### What the task requires
The answer should be each line from the entries below that has the word "external" in it.

Segment Open

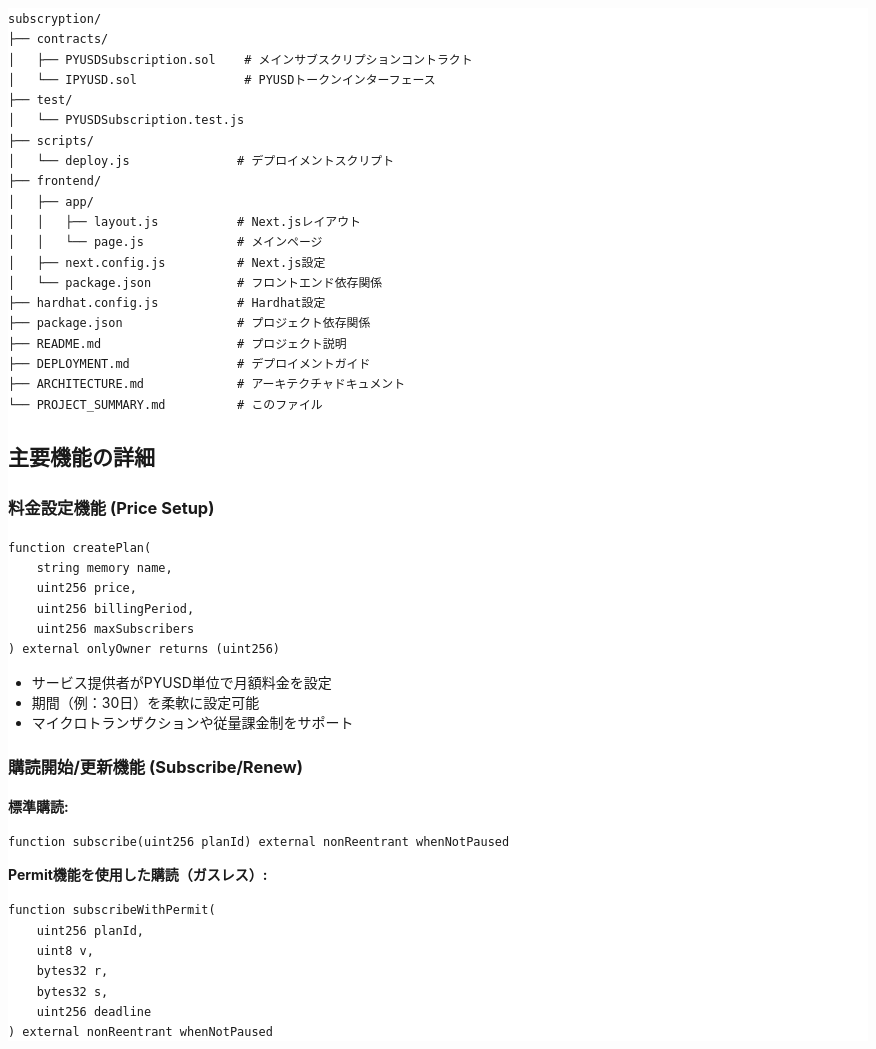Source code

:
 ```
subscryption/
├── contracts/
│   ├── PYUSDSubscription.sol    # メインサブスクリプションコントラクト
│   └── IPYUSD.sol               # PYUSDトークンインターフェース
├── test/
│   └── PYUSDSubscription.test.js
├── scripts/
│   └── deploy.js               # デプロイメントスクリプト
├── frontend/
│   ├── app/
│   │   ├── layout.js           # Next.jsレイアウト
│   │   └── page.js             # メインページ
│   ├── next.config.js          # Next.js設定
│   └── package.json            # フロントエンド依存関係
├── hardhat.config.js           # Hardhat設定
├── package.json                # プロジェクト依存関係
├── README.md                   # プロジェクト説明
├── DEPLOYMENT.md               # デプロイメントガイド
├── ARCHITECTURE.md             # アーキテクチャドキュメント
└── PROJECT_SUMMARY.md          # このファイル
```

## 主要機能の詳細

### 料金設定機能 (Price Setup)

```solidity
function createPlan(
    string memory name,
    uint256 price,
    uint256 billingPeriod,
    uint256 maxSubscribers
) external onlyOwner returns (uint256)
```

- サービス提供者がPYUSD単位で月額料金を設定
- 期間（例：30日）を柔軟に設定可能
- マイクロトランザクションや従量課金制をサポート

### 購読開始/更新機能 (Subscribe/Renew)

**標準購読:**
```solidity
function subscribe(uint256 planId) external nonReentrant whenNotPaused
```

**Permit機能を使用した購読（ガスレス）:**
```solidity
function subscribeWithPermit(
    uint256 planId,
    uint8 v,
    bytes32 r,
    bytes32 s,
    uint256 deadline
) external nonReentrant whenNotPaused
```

Segment Closed

### Answer to this exercise
) external onlyOwner returns (uint256)
function subscribe(uint256 planId) external nonReentrant whenNotPaused
) external nonReentrant whenNotPaused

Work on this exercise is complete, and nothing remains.